東北大学は11月30日、脳機能イメージングが可能な極微細内視鏡を開発したことを発表した。同内視鏡は、保護金属管を含めて直径450μmながら、1万画素を実現しており、単一細胞の発する微弱な光を観察することができるため細胞レベルで神経活動のイメージングが可能であり、脳機能イメージングだけでなく、がん細胞の可視化など臨床への応用も期待できるという。

同成果は、同大大学院医学系研究科医用画像工学分野の小山内実 准教授ならびに東洋ガラス、群馬大学の研究グループらによるもので、詳細は日本神経科学学会の英文学術誌「Neuroscience Research」に掲載される予定。

近年、神経科学研究のための様々な光学的機能分子プローブが開発され、in vivo(生体内)で使える新たな光学計測技術の開発が期待されていた。今回開発された微細内視鏡は東洋ガラスが開発した直径350μmの屈折率分布型マイクロレンズ「SILICAGRIN」と、フジクラ製のフレキシブルな直径350μm、1万画素のイメージファイバで構成されており、これらを融着させることで、光の透過率が高く、高解像度かつ保護用の金属管を含めても外径450μmを実現。

極微細内視鏡イメージングシステムの概略図と先端部形状。左は 極微細内視鏡イメージングシステム全体の概略図と、実際に取得された蛍光写真。蛍光写真中の白く光っているところが、個々の細胞。蛍光写真中の白バーの長さは20μm。右上は極微細内視鏡の先端部の構成図、右下は実物の写真

使い方としては、既存の光学顕微鏡と結合させる形となるが、その結合の効率を最大限に追及した結果、30fpsの速度で、細胞の発する微弱な蛍光変化を捉えることが可能であり、細胞レベルでの機能イメージングに使用することができるという。

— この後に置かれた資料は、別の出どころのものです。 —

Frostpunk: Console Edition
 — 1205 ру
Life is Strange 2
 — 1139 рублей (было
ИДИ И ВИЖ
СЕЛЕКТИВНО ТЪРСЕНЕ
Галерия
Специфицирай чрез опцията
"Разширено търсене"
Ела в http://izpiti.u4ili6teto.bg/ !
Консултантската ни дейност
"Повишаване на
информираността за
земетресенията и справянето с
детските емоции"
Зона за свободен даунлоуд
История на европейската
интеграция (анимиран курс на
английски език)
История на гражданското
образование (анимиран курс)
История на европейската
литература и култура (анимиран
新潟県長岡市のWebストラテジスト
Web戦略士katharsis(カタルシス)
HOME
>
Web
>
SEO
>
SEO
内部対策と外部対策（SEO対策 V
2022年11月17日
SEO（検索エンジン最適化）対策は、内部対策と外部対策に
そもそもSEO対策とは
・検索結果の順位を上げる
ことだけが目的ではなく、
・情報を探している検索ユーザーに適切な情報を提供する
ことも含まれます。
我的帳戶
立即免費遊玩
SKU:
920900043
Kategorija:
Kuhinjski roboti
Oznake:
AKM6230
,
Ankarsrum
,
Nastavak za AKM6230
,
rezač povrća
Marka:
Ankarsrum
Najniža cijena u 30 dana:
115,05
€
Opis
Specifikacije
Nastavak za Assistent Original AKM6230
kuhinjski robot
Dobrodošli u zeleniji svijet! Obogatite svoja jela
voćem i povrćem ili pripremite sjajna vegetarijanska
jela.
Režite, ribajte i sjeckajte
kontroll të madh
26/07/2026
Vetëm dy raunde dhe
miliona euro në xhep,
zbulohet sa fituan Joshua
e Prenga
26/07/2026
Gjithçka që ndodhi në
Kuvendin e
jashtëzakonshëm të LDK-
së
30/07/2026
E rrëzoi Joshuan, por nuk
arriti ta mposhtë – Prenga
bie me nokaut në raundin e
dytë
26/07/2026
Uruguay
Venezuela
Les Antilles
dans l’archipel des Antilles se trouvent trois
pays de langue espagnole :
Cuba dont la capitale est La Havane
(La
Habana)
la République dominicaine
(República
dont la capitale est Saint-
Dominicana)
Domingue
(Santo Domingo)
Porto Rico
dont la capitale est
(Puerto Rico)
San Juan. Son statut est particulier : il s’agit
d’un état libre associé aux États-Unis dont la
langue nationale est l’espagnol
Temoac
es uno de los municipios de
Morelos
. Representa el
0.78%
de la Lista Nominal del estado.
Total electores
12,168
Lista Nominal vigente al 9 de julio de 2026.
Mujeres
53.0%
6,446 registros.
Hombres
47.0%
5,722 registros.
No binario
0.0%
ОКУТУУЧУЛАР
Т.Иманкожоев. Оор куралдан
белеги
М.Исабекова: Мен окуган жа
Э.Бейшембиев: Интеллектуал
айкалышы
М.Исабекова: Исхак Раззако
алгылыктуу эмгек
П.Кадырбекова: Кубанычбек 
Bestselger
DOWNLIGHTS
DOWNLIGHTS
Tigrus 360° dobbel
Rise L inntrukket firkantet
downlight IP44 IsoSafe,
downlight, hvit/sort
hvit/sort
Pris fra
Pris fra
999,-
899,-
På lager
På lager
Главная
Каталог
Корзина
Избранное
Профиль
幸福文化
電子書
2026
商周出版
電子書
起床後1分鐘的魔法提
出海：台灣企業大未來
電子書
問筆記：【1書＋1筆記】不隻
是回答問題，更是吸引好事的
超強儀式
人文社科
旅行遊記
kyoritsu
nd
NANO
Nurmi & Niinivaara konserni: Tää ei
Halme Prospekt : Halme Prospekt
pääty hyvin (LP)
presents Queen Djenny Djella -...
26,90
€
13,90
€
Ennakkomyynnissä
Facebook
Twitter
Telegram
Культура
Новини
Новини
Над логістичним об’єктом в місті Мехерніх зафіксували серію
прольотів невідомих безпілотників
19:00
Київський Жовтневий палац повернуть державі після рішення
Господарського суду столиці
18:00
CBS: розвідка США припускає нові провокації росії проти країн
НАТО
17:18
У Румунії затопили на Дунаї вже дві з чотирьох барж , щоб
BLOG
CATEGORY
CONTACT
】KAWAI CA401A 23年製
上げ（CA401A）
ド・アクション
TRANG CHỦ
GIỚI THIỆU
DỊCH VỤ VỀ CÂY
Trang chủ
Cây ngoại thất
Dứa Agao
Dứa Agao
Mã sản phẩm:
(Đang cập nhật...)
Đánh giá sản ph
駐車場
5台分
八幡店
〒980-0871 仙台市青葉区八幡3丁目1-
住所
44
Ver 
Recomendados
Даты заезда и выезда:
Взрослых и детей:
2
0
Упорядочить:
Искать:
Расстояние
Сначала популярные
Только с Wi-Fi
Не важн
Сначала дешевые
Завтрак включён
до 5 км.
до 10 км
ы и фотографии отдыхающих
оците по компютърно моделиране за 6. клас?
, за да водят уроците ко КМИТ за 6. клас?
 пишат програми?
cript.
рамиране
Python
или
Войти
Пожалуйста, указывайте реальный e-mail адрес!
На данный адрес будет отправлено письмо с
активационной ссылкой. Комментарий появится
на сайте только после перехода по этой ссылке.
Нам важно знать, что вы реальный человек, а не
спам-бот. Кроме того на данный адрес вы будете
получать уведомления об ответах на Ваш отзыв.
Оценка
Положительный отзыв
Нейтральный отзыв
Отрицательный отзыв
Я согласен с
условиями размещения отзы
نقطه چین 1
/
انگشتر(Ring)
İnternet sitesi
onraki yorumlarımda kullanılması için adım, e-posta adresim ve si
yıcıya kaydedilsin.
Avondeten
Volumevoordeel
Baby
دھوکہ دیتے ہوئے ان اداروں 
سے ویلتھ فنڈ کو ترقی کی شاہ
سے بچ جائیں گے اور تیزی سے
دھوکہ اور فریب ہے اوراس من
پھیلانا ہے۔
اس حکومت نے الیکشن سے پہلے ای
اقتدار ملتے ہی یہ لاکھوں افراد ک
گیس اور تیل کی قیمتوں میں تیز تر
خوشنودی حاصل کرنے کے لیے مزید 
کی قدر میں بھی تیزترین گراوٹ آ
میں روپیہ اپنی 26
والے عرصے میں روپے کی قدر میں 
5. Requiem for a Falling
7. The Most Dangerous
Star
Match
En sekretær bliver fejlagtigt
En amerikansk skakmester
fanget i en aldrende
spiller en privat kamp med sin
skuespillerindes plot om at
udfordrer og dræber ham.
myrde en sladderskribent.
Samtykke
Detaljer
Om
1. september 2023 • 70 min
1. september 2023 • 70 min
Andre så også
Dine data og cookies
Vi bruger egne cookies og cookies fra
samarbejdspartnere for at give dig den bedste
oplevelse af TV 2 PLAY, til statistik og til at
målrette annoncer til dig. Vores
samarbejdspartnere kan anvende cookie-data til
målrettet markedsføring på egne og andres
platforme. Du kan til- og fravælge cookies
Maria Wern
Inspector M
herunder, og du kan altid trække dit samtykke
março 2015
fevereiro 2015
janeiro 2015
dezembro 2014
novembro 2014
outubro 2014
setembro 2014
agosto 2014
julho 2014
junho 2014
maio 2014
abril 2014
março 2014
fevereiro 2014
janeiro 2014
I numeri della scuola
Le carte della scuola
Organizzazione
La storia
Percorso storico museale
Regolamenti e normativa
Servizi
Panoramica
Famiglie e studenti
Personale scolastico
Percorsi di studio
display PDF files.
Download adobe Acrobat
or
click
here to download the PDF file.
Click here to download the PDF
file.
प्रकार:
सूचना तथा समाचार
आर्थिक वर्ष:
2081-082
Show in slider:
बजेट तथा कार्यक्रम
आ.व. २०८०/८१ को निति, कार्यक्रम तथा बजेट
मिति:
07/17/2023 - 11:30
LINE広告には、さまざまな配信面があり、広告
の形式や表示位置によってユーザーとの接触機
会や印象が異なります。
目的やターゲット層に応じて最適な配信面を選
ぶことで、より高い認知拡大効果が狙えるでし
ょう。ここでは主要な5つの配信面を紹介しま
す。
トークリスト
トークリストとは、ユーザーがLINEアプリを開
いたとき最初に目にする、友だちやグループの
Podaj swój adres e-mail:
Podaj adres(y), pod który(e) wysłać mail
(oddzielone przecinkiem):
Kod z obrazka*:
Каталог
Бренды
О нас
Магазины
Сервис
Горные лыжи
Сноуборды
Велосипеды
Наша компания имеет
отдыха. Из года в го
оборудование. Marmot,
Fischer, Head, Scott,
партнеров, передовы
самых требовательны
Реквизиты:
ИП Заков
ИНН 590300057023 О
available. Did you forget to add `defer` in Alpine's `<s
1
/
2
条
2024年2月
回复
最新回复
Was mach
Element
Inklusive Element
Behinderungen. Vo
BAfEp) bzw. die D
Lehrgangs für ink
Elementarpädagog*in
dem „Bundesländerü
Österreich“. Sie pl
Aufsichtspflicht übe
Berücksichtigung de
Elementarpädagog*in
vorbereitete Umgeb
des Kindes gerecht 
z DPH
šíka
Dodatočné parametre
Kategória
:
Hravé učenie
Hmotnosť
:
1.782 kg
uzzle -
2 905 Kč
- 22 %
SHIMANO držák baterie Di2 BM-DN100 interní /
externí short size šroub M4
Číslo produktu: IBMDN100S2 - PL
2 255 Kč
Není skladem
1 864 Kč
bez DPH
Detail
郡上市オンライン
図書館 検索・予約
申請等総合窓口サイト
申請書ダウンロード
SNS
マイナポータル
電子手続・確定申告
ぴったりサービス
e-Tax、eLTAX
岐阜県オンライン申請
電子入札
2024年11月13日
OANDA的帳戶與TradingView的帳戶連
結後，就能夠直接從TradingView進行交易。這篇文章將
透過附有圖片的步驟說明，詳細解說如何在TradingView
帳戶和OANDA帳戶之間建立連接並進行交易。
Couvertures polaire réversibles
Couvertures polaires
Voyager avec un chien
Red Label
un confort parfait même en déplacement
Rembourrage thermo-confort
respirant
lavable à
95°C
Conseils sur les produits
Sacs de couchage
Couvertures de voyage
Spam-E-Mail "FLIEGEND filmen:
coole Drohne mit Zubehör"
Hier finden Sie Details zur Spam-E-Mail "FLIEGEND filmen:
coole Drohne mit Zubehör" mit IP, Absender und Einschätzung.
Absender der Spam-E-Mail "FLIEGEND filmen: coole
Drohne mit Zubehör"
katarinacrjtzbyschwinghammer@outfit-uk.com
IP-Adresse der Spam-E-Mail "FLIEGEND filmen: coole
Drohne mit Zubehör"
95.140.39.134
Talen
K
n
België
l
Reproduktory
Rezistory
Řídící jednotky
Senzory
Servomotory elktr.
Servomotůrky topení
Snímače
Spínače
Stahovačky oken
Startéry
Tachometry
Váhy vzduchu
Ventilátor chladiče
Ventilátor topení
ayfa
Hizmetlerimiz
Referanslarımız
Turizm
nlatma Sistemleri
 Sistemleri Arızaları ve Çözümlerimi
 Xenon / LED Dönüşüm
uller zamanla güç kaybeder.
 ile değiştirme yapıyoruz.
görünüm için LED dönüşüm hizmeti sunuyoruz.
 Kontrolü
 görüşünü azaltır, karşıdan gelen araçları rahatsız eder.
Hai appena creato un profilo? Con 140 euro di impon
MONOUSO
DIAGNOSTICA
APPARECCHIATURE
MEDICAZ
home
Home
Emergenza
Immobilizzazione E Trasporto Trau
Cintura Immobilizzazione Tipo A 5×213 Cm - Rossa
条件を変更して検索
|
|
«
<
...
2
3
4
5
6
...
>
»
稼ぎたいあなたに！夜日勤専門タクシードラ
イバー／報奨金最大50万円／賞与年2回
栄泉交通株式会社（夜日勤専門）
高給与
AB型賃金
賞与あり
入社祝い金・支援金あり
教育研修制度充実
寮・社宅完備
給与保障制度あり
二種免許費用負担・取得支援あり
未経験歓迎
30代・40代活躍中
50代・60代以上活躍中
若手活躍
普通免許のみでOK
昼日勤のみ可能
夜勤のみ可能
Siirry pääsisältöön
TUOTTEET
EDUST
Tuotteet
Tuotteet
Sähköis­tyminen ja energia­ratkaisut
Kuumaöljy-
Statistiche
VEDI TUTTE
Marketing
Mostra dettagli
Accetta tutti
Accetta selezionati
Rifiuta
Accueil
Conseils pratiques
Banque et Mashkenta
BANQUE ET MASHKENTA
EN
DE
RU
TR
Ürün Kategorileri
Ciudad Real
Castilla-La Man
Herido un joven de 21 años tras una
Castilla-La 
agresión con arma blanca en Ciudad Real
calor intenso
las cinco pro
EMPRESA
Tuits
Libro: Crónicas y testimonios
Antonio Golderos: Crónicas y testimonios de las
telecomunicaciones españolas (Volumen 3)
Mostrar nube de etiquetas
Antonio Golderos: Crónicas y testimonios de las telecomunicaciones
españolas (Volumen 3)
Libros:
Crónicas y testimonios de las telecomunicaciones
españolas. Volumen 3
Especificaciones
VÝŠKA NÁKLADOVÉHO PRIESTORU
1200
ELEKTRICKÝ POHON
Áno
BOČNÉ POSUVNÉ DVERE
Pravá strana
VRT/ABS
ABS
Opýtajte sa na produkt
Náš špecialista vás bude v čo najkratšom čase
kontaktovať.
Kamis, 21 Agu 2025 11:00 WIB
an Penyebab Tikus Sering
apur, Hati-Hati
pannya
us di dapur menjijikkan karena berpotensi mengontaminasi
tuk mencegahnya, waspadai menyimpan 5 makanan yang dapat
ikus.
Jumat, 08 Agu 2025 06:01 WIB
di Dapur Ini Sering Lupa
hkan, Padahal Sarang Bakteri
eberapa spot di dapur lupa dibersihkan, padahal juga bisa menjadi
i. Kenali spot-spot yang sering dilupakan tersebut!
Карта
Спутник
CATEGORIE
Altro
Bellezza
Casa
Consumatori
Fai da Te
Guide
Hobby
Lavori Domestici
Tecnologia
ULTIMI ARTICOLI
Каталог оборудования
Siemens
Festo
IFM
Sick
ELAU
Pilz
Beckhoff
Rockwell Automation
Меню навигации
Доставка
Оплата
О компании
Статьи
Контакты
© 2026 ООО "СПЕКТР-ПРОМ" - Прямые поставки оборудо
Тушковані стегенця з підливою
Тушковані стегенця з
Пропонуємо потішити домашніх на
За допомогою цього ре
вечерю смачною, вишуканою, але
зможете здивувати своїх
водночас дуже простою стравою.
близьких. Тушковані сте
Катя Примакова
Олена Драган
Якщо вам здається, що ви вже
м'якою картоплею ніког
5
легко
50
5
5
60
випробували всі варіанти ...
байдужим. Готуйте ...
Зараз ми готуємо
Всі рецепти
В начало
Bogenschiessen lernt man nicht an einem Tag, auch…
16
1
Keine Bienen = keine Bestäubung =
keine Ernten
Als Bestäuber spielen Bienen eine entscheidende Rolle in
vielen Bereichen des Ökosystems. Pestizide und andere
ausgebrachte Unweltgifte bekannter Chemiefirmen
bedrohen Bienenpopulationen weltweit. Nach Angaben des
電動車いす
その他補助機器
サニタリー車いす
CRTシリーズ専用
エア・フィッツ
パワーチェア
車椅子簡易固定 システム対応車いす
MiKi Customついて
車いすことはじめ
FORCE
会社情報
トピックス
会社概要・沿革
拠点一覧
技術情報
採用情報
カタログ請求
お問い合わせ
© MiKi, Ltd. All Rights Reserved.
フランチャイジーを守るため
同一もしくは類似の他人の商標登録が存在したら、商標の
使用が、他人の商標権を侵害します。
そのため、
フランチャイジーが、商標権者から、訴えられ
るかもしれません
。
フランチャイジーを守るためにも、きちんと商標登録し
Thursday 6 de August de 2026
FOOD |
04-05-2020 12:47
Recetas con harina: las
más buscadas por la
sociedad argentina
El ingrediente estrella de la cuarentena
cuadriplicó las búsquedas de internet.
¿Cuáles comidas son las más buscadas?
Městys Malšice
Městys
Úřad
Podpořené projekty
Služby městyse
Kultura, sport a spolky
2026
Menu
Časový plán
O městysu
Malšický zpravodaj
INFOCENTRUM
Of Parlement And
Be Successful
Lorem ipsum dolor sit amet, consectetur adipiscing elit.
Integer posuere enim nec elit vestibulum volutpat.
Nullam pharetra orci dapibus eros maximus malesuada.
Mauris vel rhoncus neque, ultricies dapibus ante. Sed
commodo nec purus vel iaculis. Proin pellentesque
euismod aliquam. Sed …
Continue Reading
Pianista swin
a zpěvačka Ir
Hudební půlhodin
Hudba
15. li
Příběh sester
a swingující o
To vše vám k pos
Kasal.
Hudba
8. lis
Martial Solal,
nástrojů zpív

極微細内視鏡イメージングシステムで観察された細胞活動。カルシウム感受性蛍光色素を細胞に取り込ませた脳組織標本で細胞活動依存性のカルシウム濃度上昇が観察された例。左が活動の大きさを疑似カラーで表示した図。赤いほど反応が大きいことを示している。図中の白バーの長さは10μm。右は左の図で白点線で囲われた部分の、細胞活動に依存した細胞内カルシウム濃度の時間経過。縦軸がカルシウム濃度変化量、横軸が時間を示している

また、従来の開発されていた内視鏡では、顕微鏡の接合あるいは光学系の構築に専門知識・技術が必要なものがほとんどであったが、今回の極微細内視鏡では専門的な知識・技術をほとんど必要とせずに扱うことが可能だという。

なお、研究グループでは、近年、がん細胞特異的に蛍光色素を取り込ませる技術が進んできており、同極微細内視鏡を用いることで、単一細胞レベルでがん細胞を可視化することが可能であると考えられ、臨床応用も期待されるとするほか、工業的には非破壊検査などにも役立てることが可能であるため、その応用範囲は極めて広いものと考えらえるとコメントしている。